At least five of the data-mining programs were developed under a Pentagon program, called Total Information Awareness (TIA), that Congress disbanded nearly three years ago because of concerns that it threatened personal privacy, according to government records and participants in the projects. … The law eliminating TIA allowed some areas of research to continue: detecting biological weapons, analyzing recorded speech or written text in multiple languages, and creating two computer simulations to test various counterterrorism scenarios. The law also allowed work to continue on an unspecified number of projects authorized in a classified appendix.

I have no doubts that such programs are needed. The global war on terrorism involves what some analysts call fourth generation warfare (4GW). This type of conflict is characterized by asymmetries. The 11 September attack was a classic example. Terrorists did not attempt to confront America’s military might; instead, they used commercial aircraft to attack symbols of America’s financial, military, and political might. America’s military could only patrol empty skies in the aftermath of the attack. That is the purpose of assymetric warfare, to render an enemy’s strengths impotent. A resilient nation, however, learns how to adapt and use its stengths in new ways. One of America’s strengths is its IT sector and the U.S. needs to use that expertise to its advantage.

One surviving TIA program is a data-mining software development effort led by researchers at the University of Connecticut. The software, called Adaptive Safety Analysis and Monitoring (ASAM), was designed to uncover patterns of terrorist activity and suggest ways to intervene and stop terrorist plots. ASAM is meant to computerize the tedious work of examining reams of data to find links that may reveal terrorism, such as travel or communication patterns, says Peter Willett, one of the University of Connecticut researchers. “I heard someone say that an intelligence analyst’s job is like watching 100 channels of TV at a time, looking for the right information,” Willett says. “If we can tell them what channel to tune to, we’d be doing our job.”

That is a great analogy. The challenge is to mine data in such a way that abuses are minimized. That is no easy challenge. Until recently Congress and the courts showed little appetite for fulfilling the checks and balances role the Constitution places on them and a politically-appointed oversight group would never achieve the public’s trust. Marc Rotenberg, executive director of the Electronic Privacy Information Center, expresses the greatest concern about oversight in this way: “The key problem here is the absence of accountability.”

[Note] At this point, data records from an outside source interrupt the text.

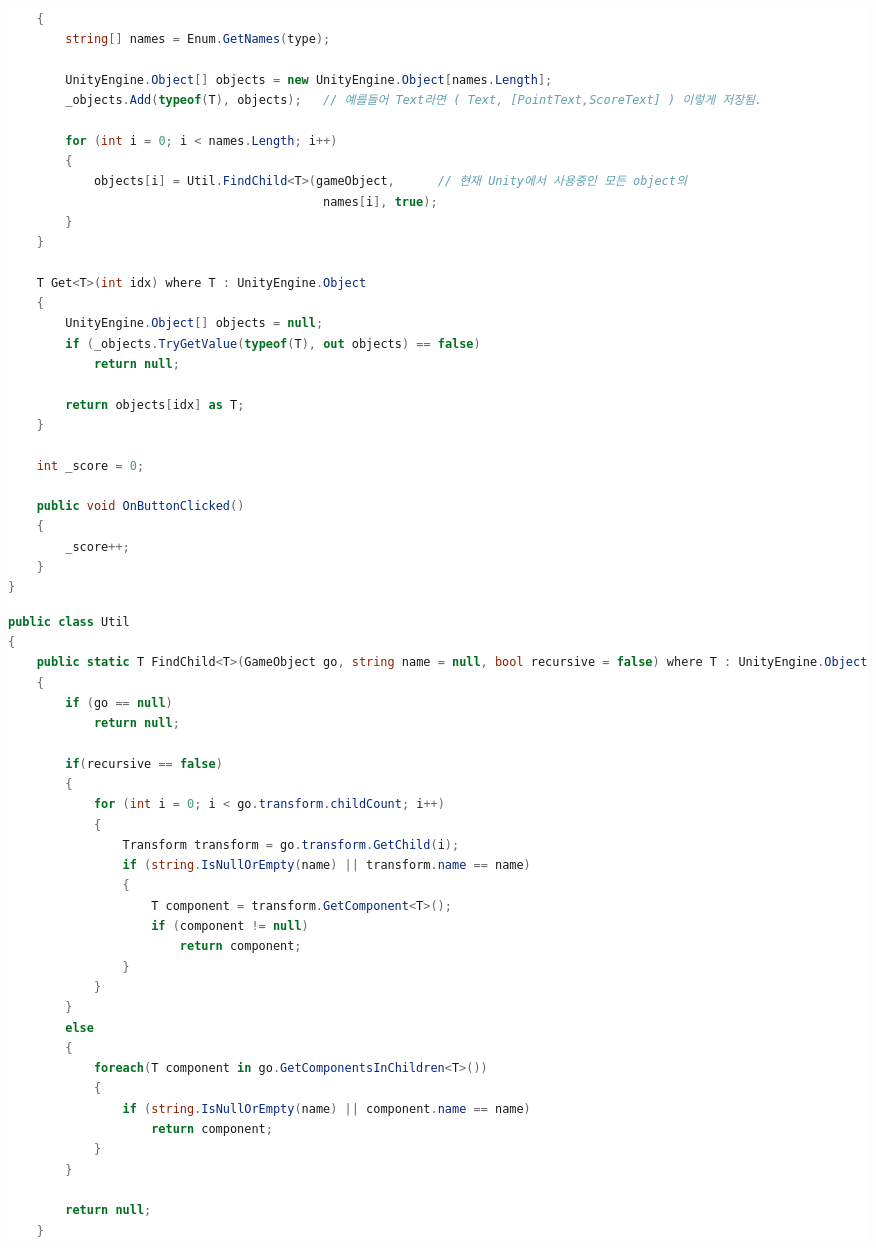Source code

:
```csharp
    {
        string[] names = Enum.GetNames(type);

        UnityEngine.Object[] objects = new UnityEngine.Object[names.Length];
        _objects.Add(typeof(T), objects);   // 예를들어 Text라면 ( Text, [PointText,ScoreText] ) 이렇게 저장됨.

        for (int i = 0; i < names.Length; i++)
        {
            objects[i] = Util.FindChild<T>(gameObject,      // 현재 Unity에서 사용중인 모든 object의
                                            names[i], true);
        }
    }

    T Get<T>(int idx) where T : UnityEngine.Object
    {
        UnityEngine.Object[] objects = null;
        if (_objects.TryGetValue(typeof(T), out objects) == false)
            return null;

        return objects[idx] as T;
    }

    int _score = 0;

    public void OnButtonClicked()
    {
        _score++;
    }
}
```

```csharp
public class Util
{
    public static T FindChild<T>(GameObject go, string name = null, bool recursive = false) where T : UnityEngine.Object
    {
        if (go == null)
            return null;

        if(recursive == false)
        {
            for (int i = 0; i < go.transform.childCount; i++)
            {
                Transform transform = go.transform.GetChild(i);
                if (string.IsNullOrEmpty(name) || transform.name == name)
                {
                    T component = transform.GetComponent<T>();
                    if (component != null)
                        return component;
                }
            }
        }
        else 
        {
            foreach(T component in go.GetComponentsInChildren<T>())
            {
                if (string.IsNullOrEmpty(name) || component.name == name)
                    return component;
            }
        }

        return null;
    }
```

Because these programs are and must remain secret in order to be effective, how does one achieve accountability and foster public trust? The courts have recently undermined whistleblower laws, which means “going public” can be problematic. Even internal whistleblowing can be hazardous to your job. An article in today’s Washington Post discusses the firing a of BAE Systems contractor who was blogging on a top secret net and discussed the politically-sensitive issues of torture and the Geneva Conventions [“Top-Secret World Loses Blogger,” by Dana Priest, 21 July 2006]. Neither the USA Today article nor the Washington Post article proffered solutions to the oversight problem.

The challenges involved in the war on terrorism certainly require extraordinary measures and I’m convinced that we can meet these challenges and reduce the tensions created when security meets privacy. An independent oversight board (whose members are appointed by both the executive and legislative branches) complemented by judicial oversight court appears to be the most obvious solution for providing checks and balances. The stature, integrity, and credentials of oversight board members should help assuage public fears and their having direct access to the court would make the process both quick and effective. Tying our hands in this asymmetrical fight is not the right answer. However, effective tools must also be ethical tools.